EXERCISE
In one to three sentences, explain from the text on Barco's imprisonment and deportation why Venezuelan officials turned him away on the airfield in Honduras.

Barco mira en su celular fotografías de su etapa en el ejército.

He tried to fight for his freedom, but his fate was sealed. At that time, Fort Carson was the epicenter of a crime and mental health crisis — some 18 murders or attempted murders and as many as 36 suicides were reported — which, according to reports at the time, the Colorado attorney general wanted to eradicate by setting a ruthless example. Barco was sentenced to 55 years in prison for attempted murder and entered prison in the fall of 2009.

His new girlfriend, Tia, was four months pregnant, so shortly after he entered prison, they married so that she and their unborn child could receive Barco’s veteran’s pension. Then, as if frozen in time, the next 15 years passed. He remained married to Tia, but they weren’t always in contact. And his daughter grew into the teenager she is now with an understandably distant relationship with her father. In that futureless present, he devoted himself almost entirely to working at the prison. He was a cook and a teaching assistant for inmates who hadn’t finished high school, among other things.

His exemplary behavior earned him parole starting January 21, 2025, some 15 and a half years after starting his sentence, and, crucially, the day after Donald Trump returned to the White House. He had plans to go to Miami and be with his family. But he was automatically taken into custody by Immigration and Customs Enforcement (ICE), who informed him that he was subject to a deportation order as a convicted felon.

The migratory limbo

Two months later, when news of Venezuelans being deported to a maximum-security prison in El Salvador was instilling panic among migrants detained in the centers Barco describes as “medieval” because of their appalling conditions, he was on a plane bound for Honduras, where he was to be handed over to Venezuelan authorities. But on the tarmac of a Honduran airfield, Venezuelan officials rejected him alone from that group of more than 200. They said that Barco, who speaks with a Cuban accent and doesn’t have a national identity card number, only a birth certificate in a state they considered suspiciously pristine, couldn’t possibly be Venezuelan.

“It was quite surreal,” Barco recounts of the return trip on a plane accompanied only by ICE agents and the crew. “I was thinking: Is this a good thing? I thought, hopefully, they’ll have to release me now because my country doesn’t want me.” It was naive: by November, it was confirmed that he would be deported to Mexico.

INPUT DATA
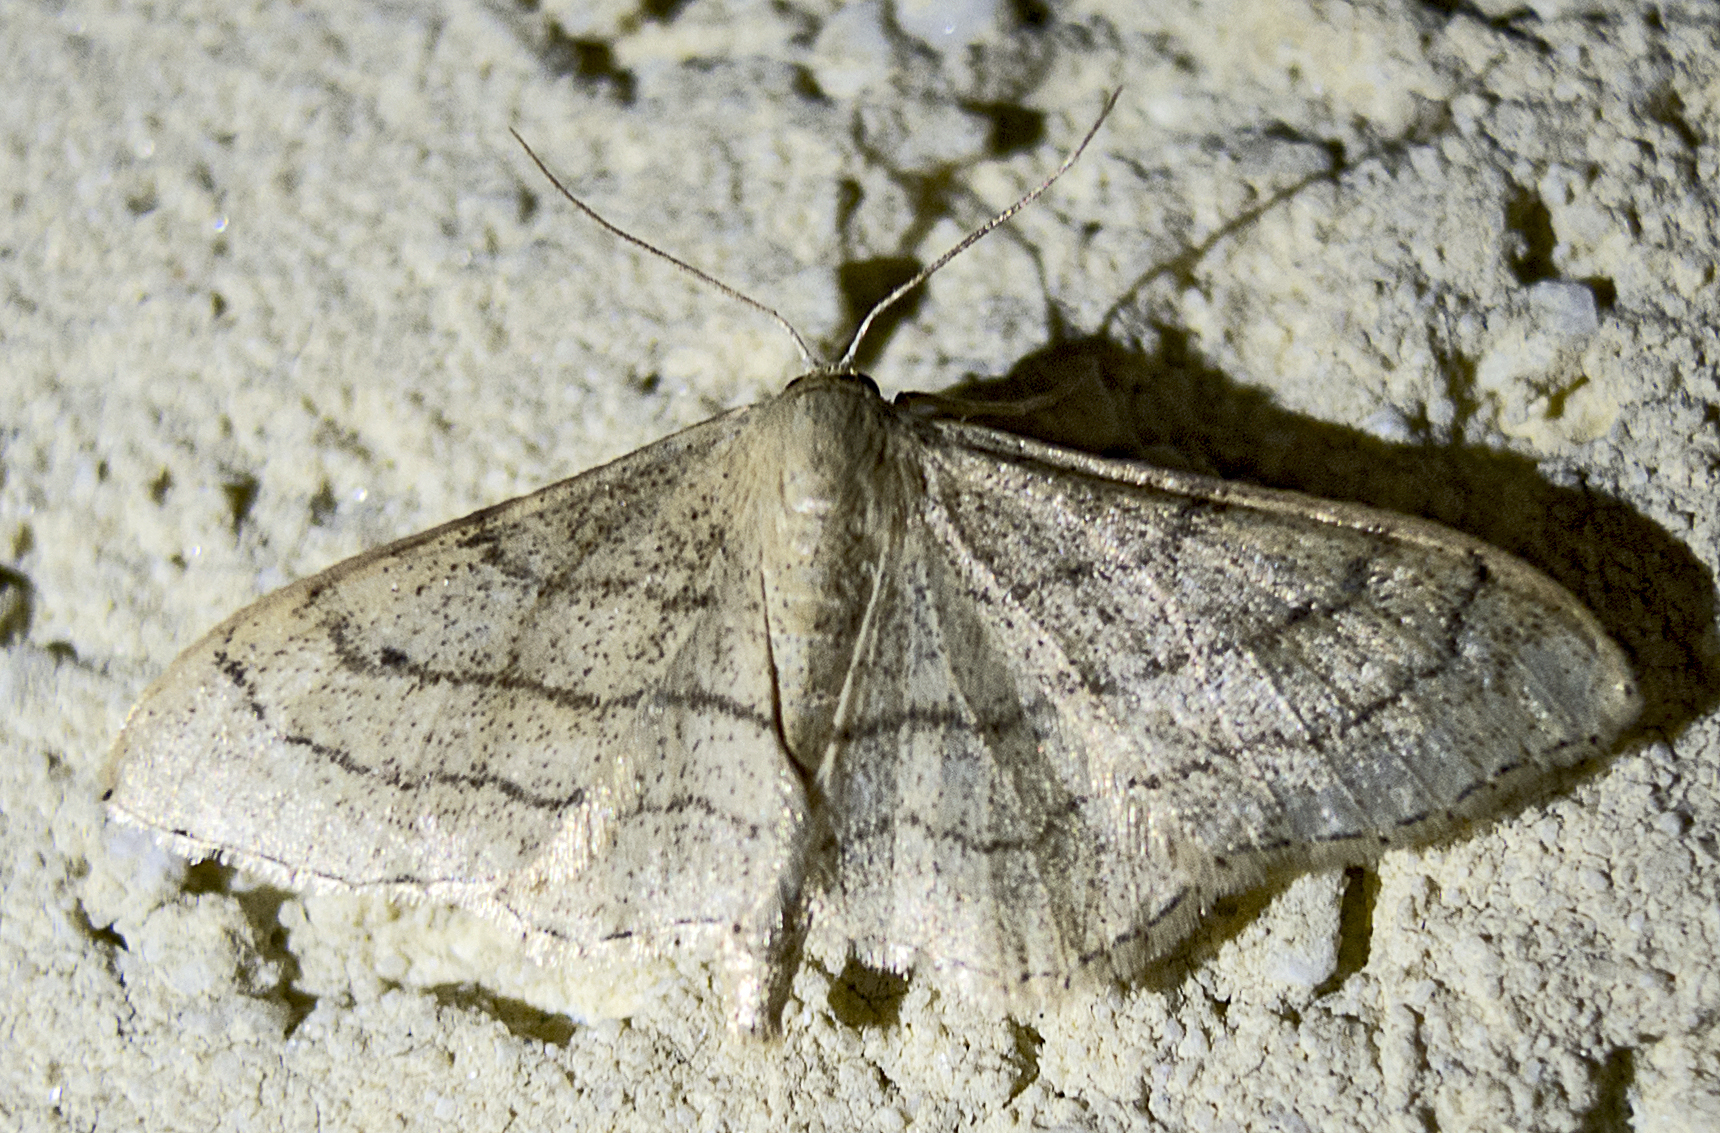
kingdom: Animalia
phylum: Arthropoda
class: Insecta
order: Lepidoptera
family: Geometridae
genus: Idaea
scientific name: Idaea aversata
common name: Riband wave
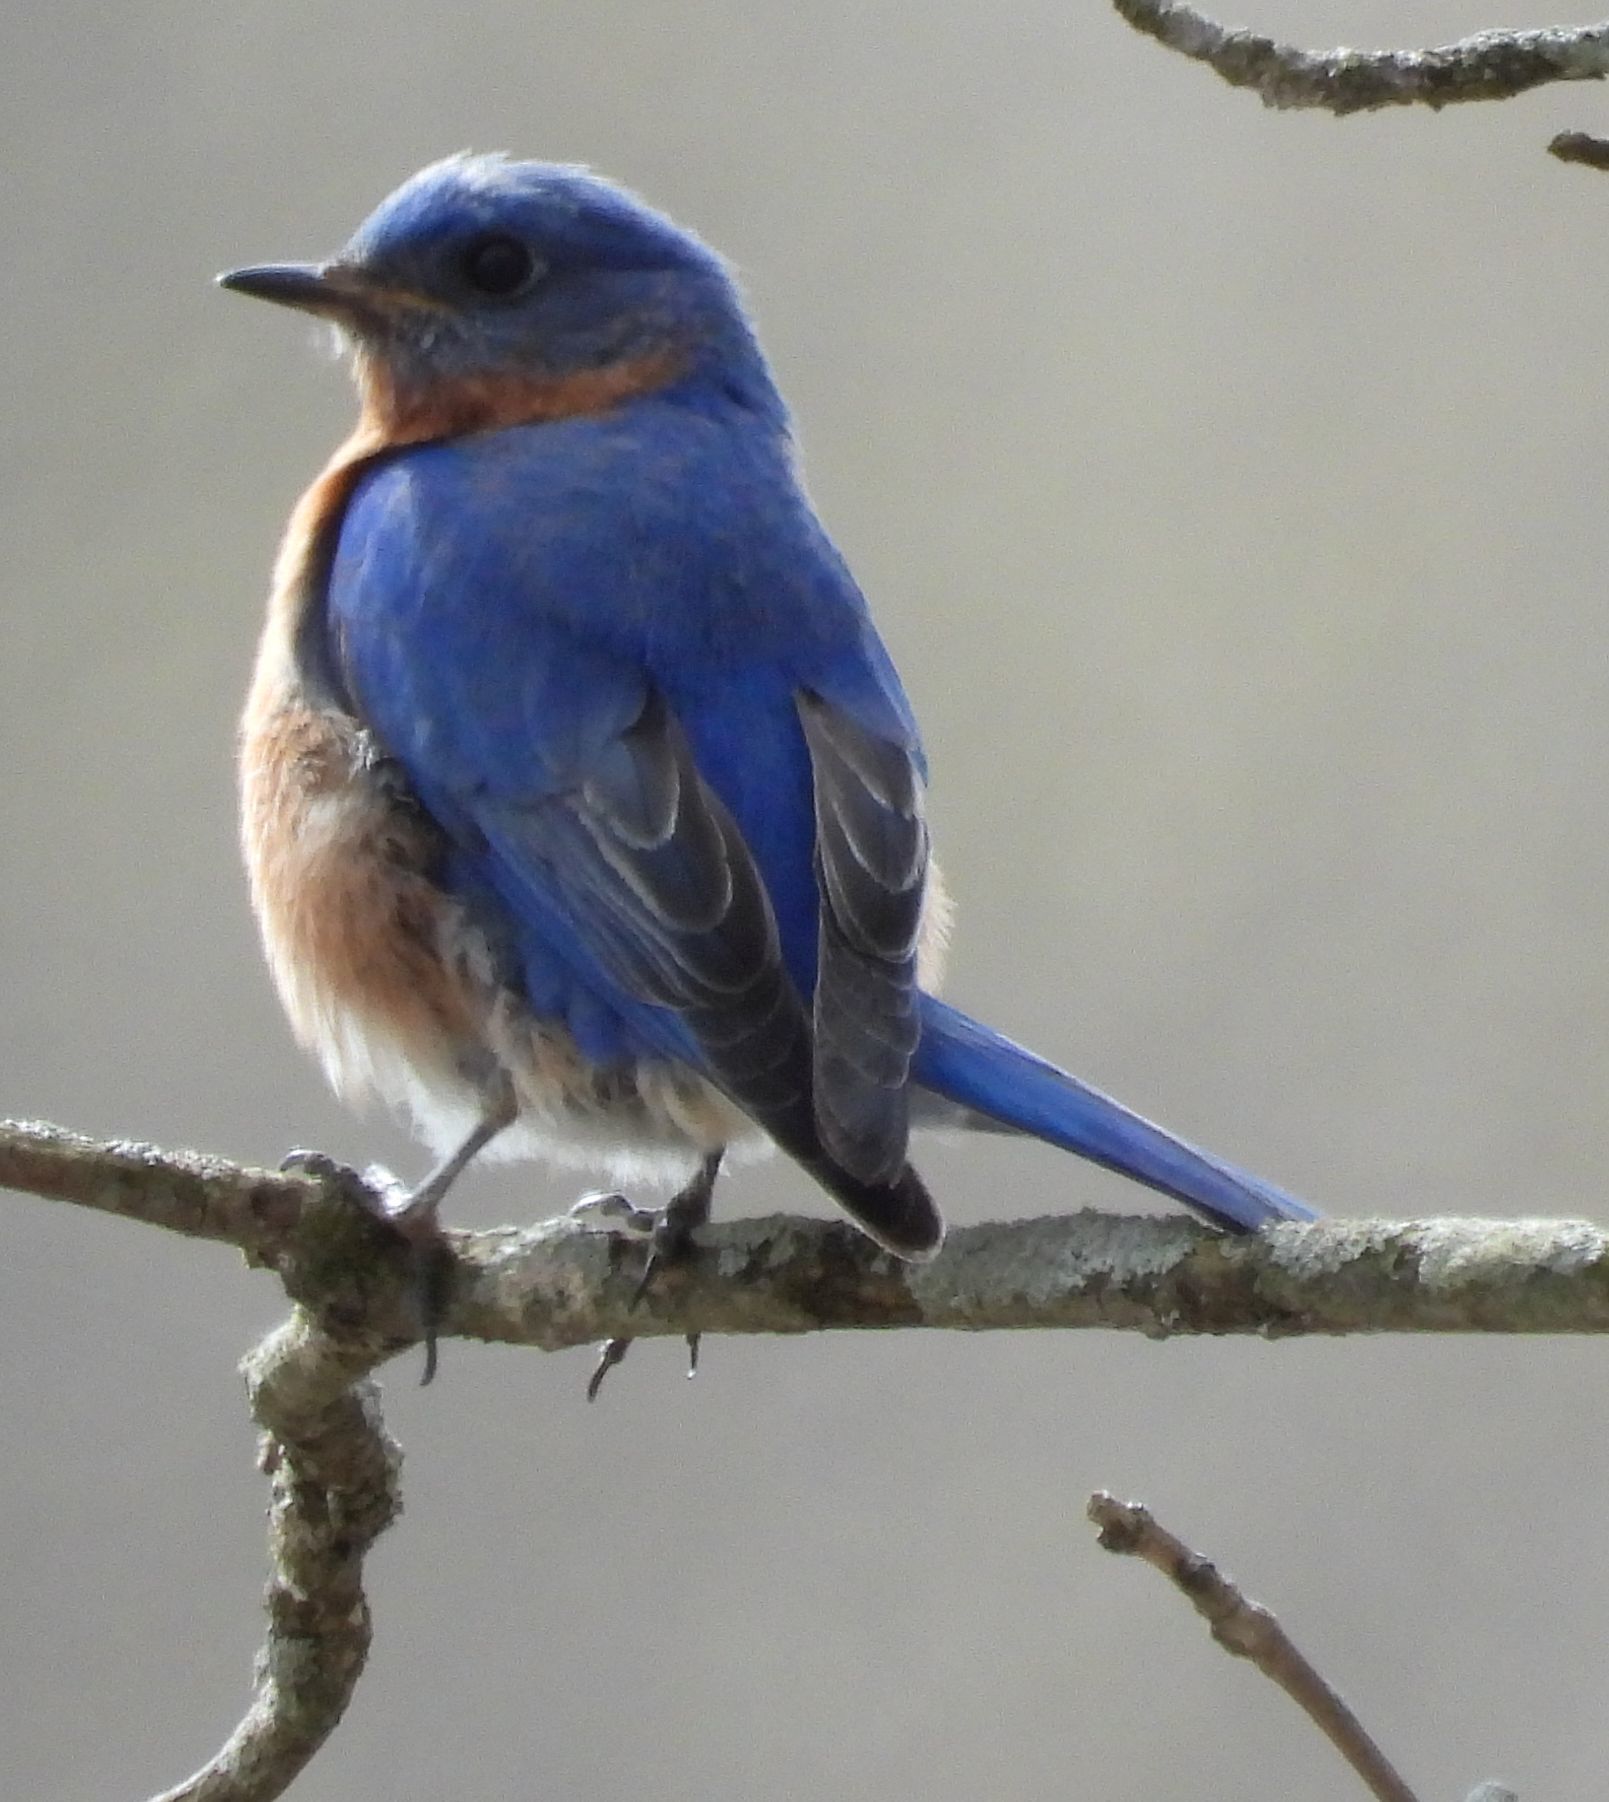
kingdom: Animalia
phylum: Chordata
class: Aves
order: Passeriformes
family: Turdidae
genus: Sialia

SOLUTION FOR THIS PROBLEM
Venezuelan officials decided Barco could not possibly be Venezuelan. He speaks with a Cuban accent, has no national identity card number, and had only a birth certificate whose state they considered suspiciously pristine.